Are you parenting differently-wired kids through a crisis? Here’s how to help them – and you – thrive.
Of all the areas in which life excels, throwing curveballs is the front runner.
You know what I mean – you’re floating along, settled into a routine, making plans and taking care of business (every day!) and then –
BAM
Line drive to the head from a 2×4 disguised as a regulation ball.
Like someone gets sick, really sick, and will be for a long time.
Or the main breadwinner of the house is laid off.
Or after months of evaluation and testing, your kiddo receives a life-altering diagnosis.
Or a pandemic spreads across the globe and you’re confined to your house.
Life throws curve balls with exceptional regularity, and, because you are a parent, you find yourself not only desperate for survival in an uncertain situation but desperate to raise children in that uncertainty, too –
Children who are intense, creative, quirky, and singularly focused; children who are a challenge to parent even on your best days.
Curveball life – crisis life – is anything but your best day.
Living through a crisis is exhausting. It picks at the threads of your resolve until it snags and unravels what is left of your sanity. It’s hard enough for you to get out of bed in the morning and face the freight train as it barrels toward you.
Only now there are children – yours – wandering ahead on the tracks.
Don’t get me wrong: your children are perceptive. They are differently-wired and often wise beyond their years. They can see the train coming; they can feel its vibration through mud-caked sneakers.
But they don’t move. They don’t listen to what you’re telling them. They shut down after blaming you for ruining the fun.
Parenting in crisis mode is hard on you as a parent. The truth is, though, it’s hard on your kids, too. Their irrational, developmentally inappropriate behavior seems like a personal affront to everything you’ve taught them (or demonic possession for which you bring out the holy water, because plausible rationality).
Why is crisis parenting so hard?
When you and your children are in crisis mode, there are three factors that impact your emotional health.
Uncertainty:
You are and your kids are human, and as such, you like to be able to make plans. Life’s curveballs, however, make it that much harder to add anything to the schedule, to say nothing of looking to the future with promise.
Global stress:
Everyday life carries a bit of stress with it, naturally; stress you are able to manage with moderate effectiveness because, on occasion, you are able to get a break. Crisis living, though, means a certain amount of global stress is consistently present. It’s always there, hanging above you, waiting for the last shoe to drop.
Routine disruption:
Before your family went into crisis mode, you probably had a familiar routine. A change in your global situation is capable of throwing everything off-kilter, from executive function to emotional regulation skills.
For adults, these three factors are somewhat easier to mitigate (or, at the very least, manage in an appropriate way).
Let’s go back to the train tracks for a minute. You would assume your kids would listen to you when you tell them to get off. Unfortunately, crisis mode takes uncertainty, global stress, and routine disruption and throws them right back at your children.
It heightens their sensitivities, intensifies their needs, and widens the developmental gap.

Instructions to follow:
Answer these questions from the crisis-parenting article.
(a) What three factors does it say impact your emotional health when you and your children are in crisis mode?
(b) What can a change in your global situation throw off-kilter, from what to what?
(c) What three things does it say crisis mode does to children?

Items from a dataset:
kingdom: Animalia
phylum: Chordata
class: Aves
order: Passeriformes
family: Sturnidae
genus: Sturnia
==
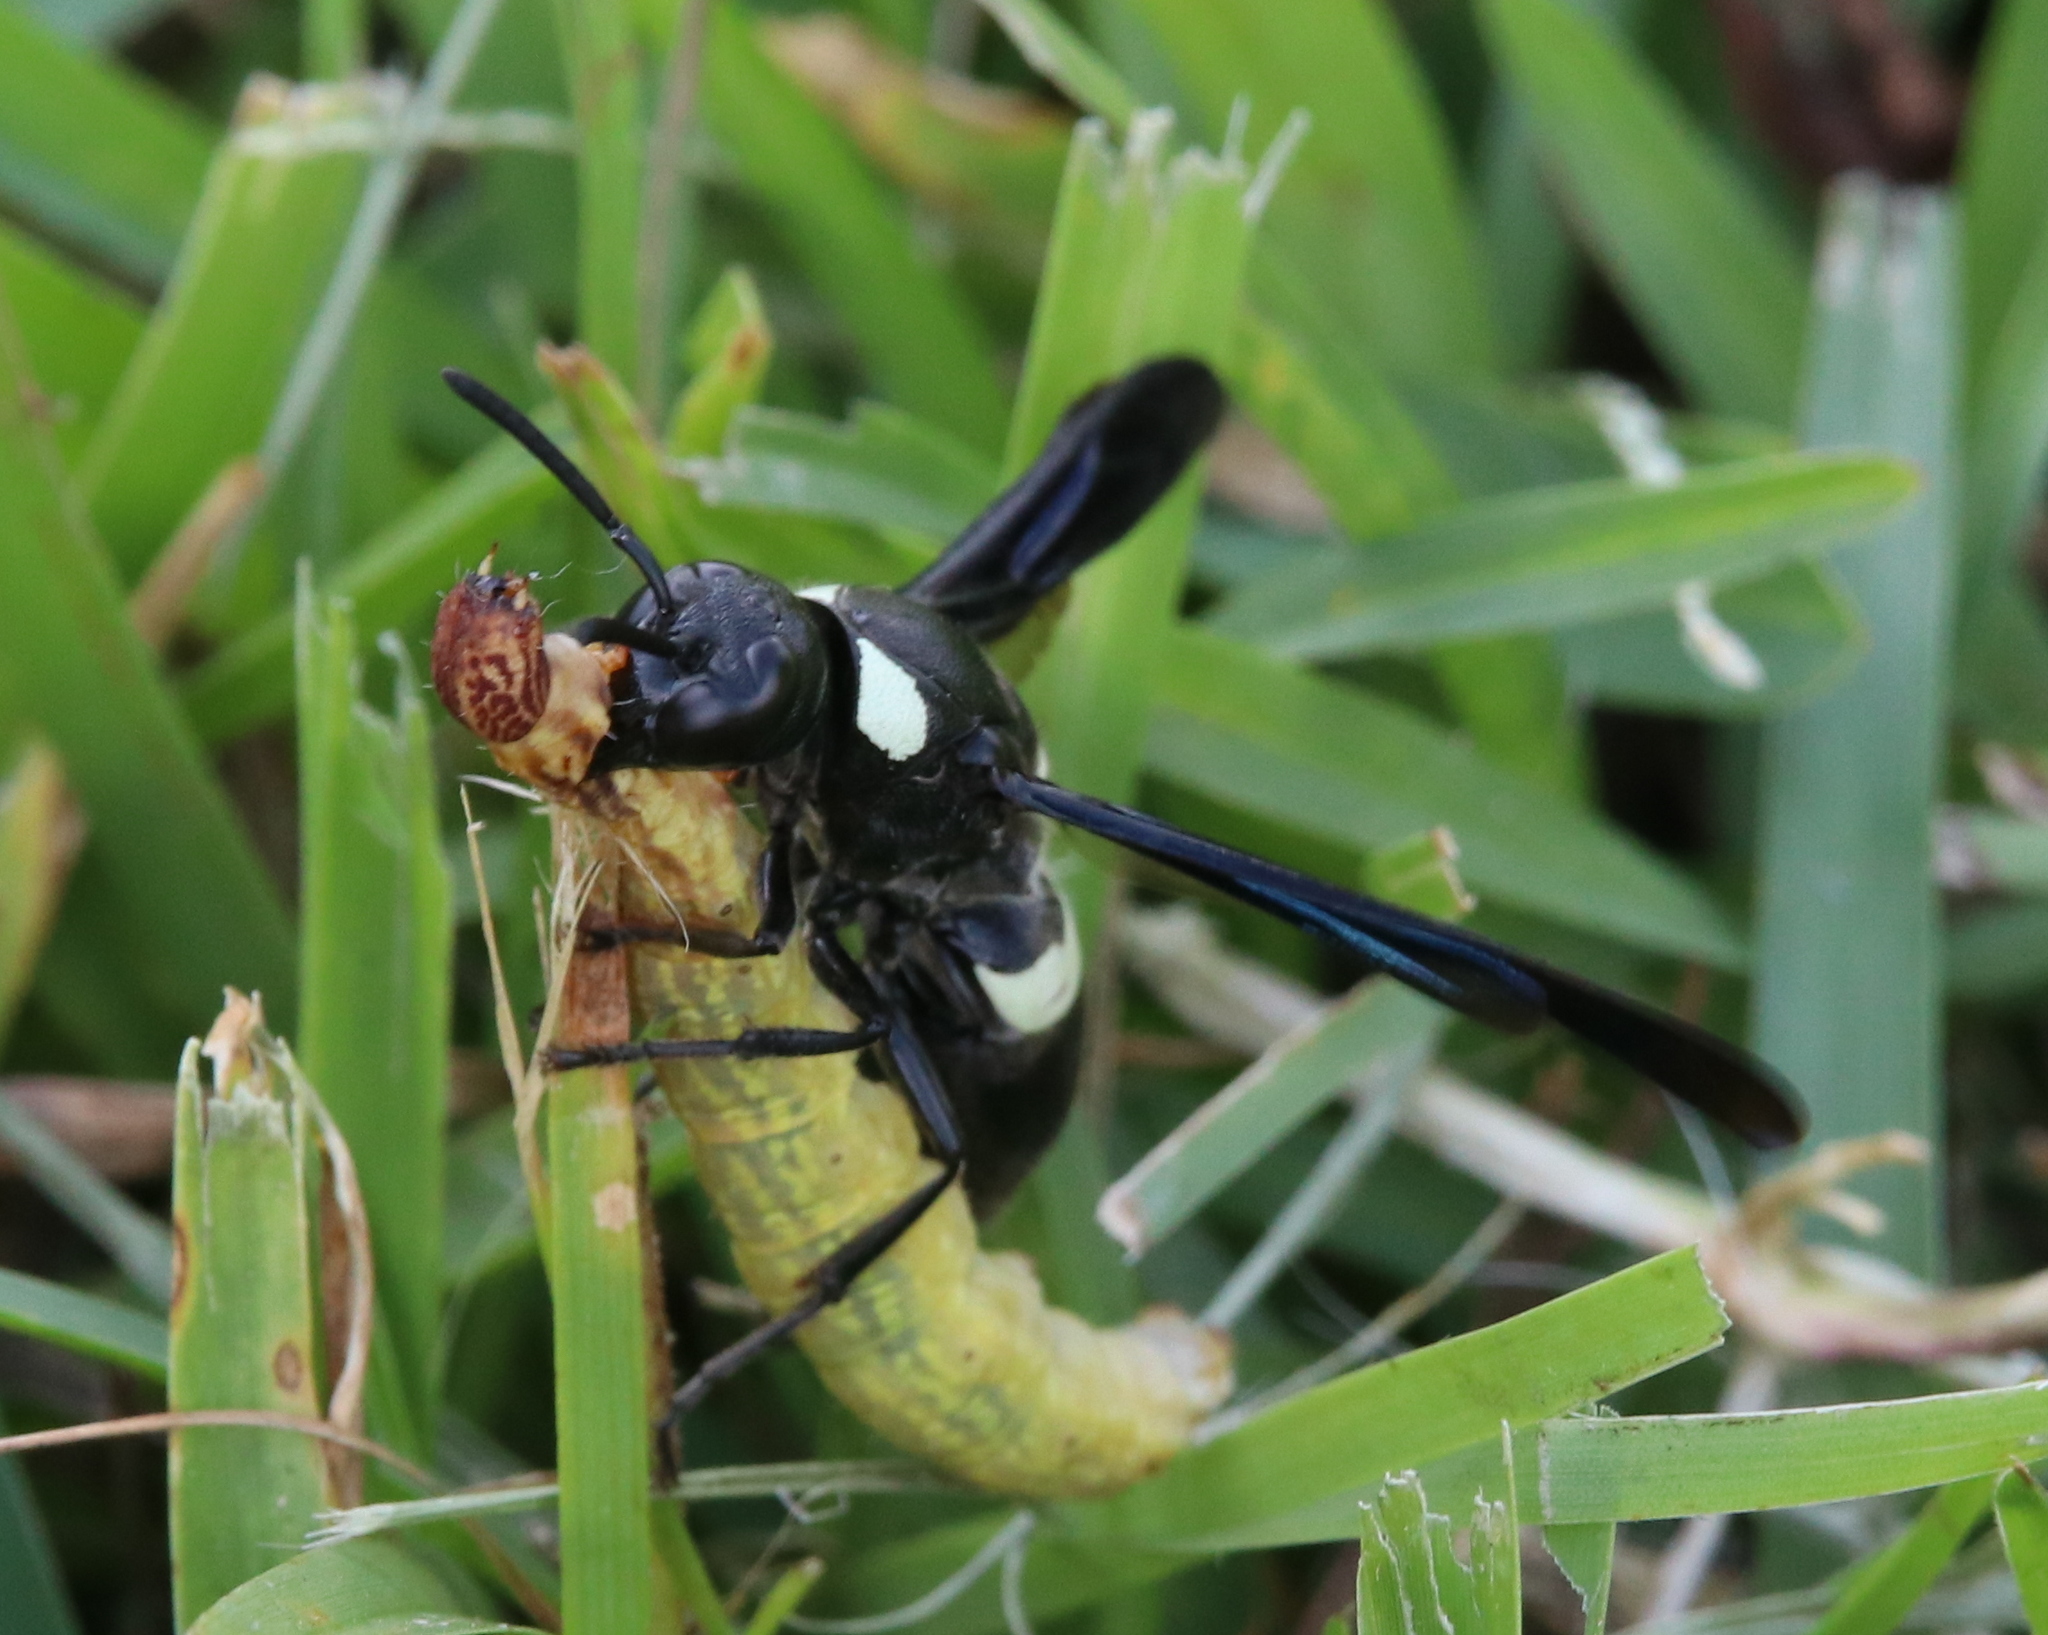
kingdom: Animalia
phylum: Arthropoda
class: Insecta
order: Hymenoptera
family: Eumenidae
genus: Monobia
==
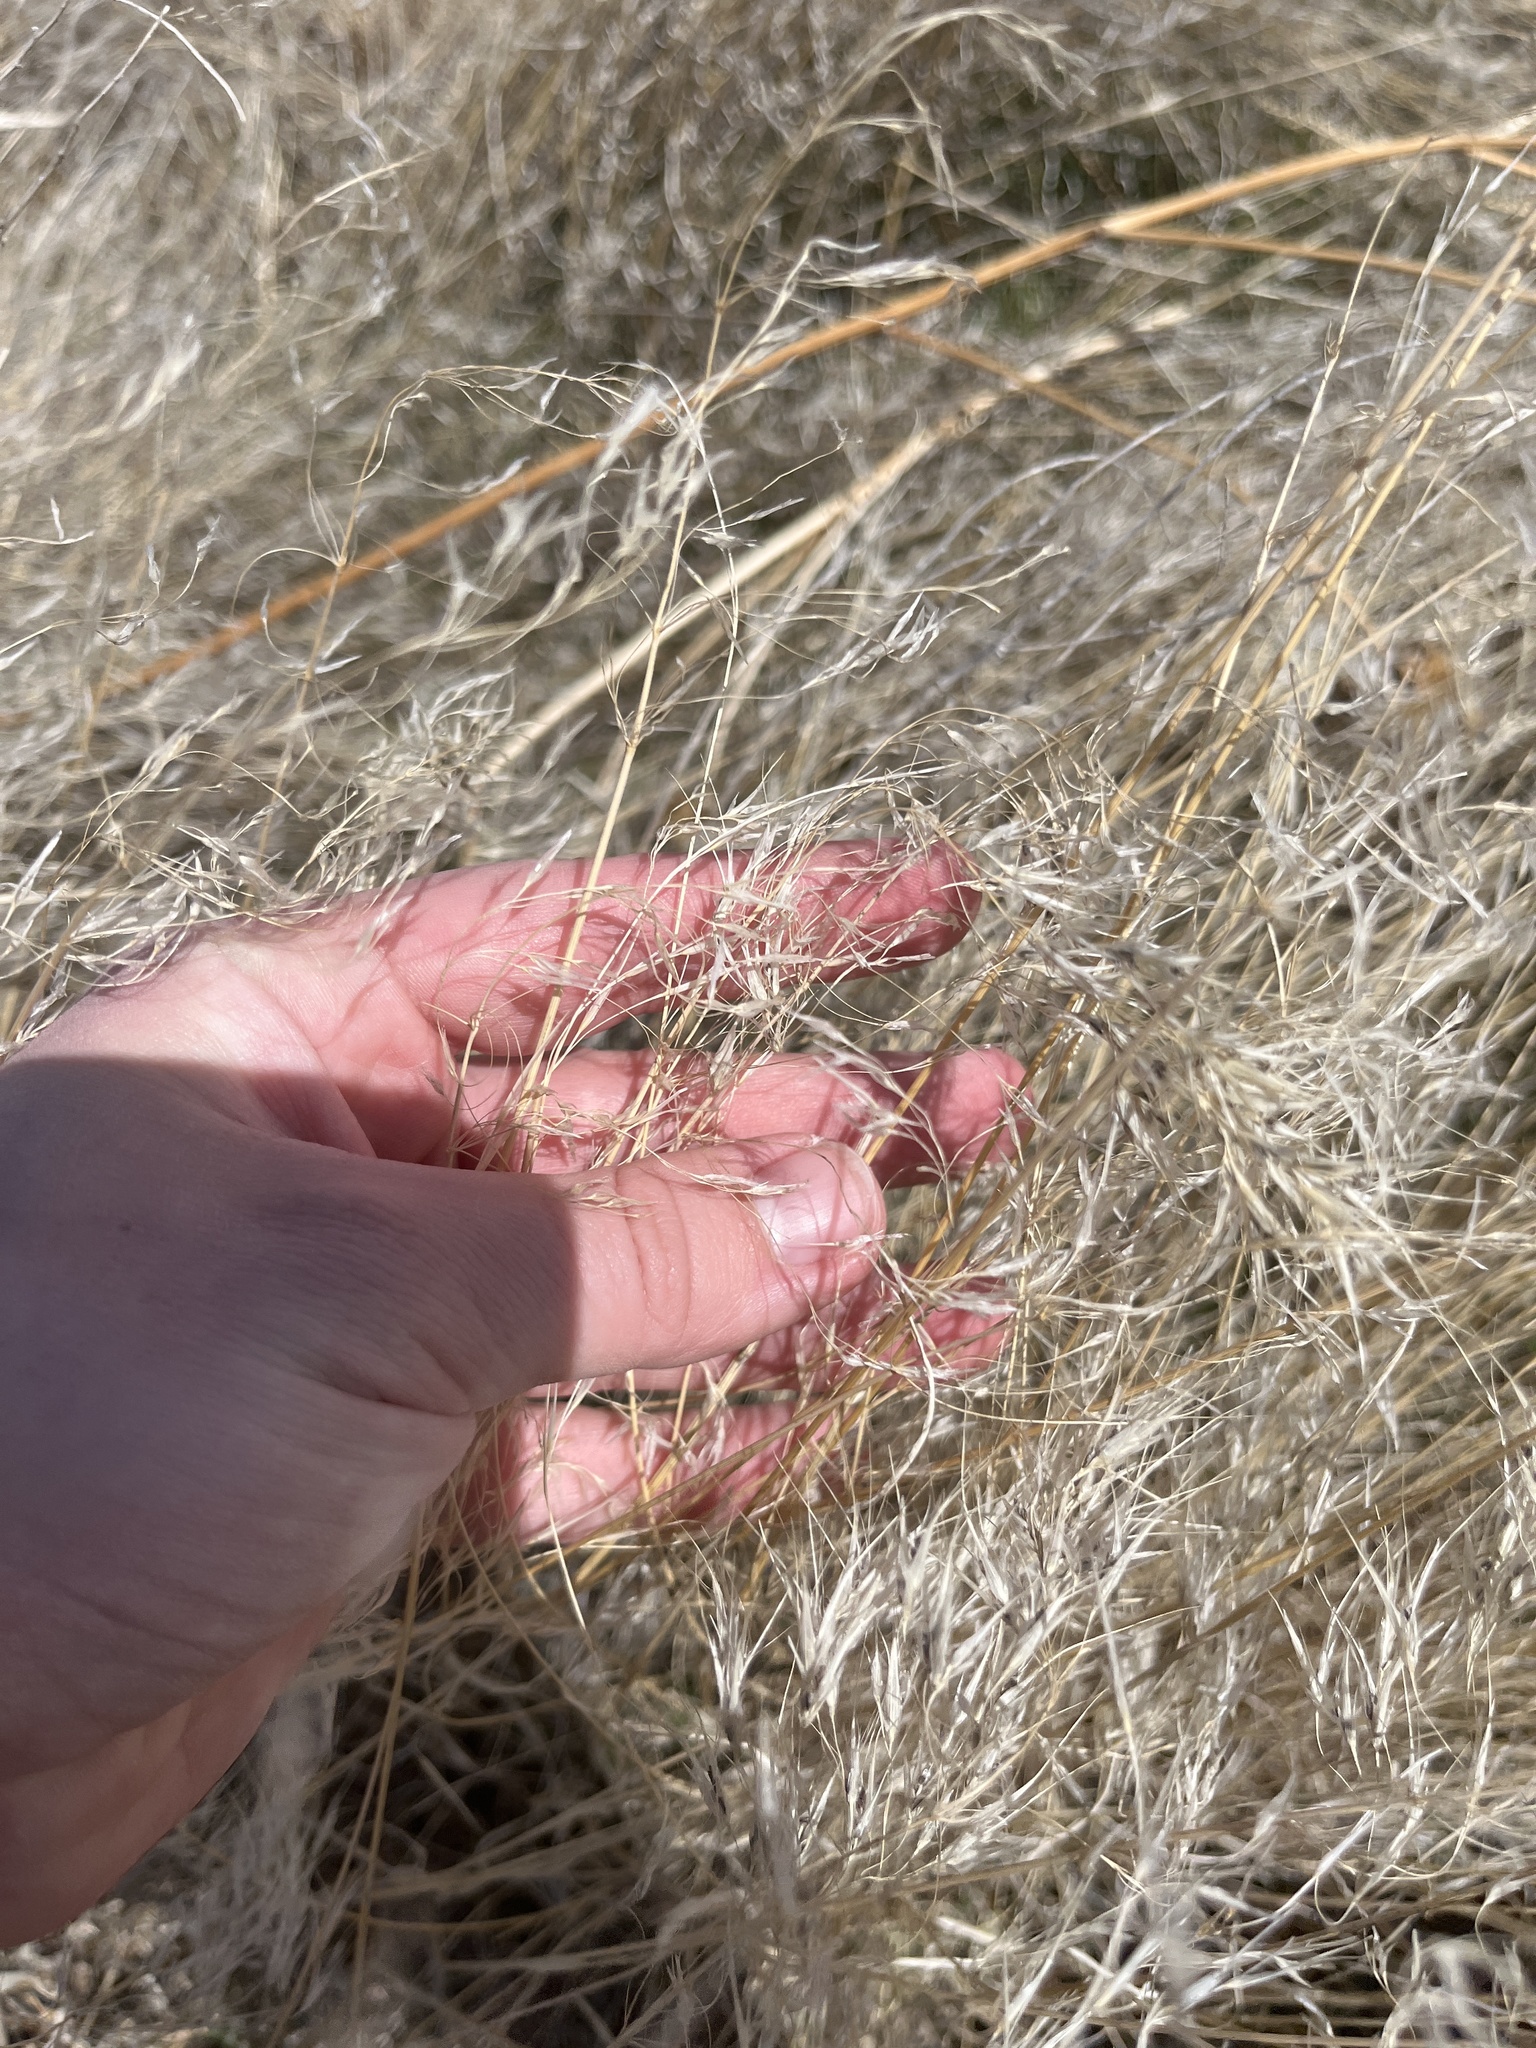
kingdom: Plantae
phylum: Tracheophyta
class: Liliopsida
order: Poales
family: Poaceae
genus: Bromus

Solution to the problem:
(a) Uncertainty, global stress, and routine disruption.
(b) Everything, from executive function to emotional regulation skills.
(c) It heightens their sensitivities, intensifies their needs, and widens the developmental gap.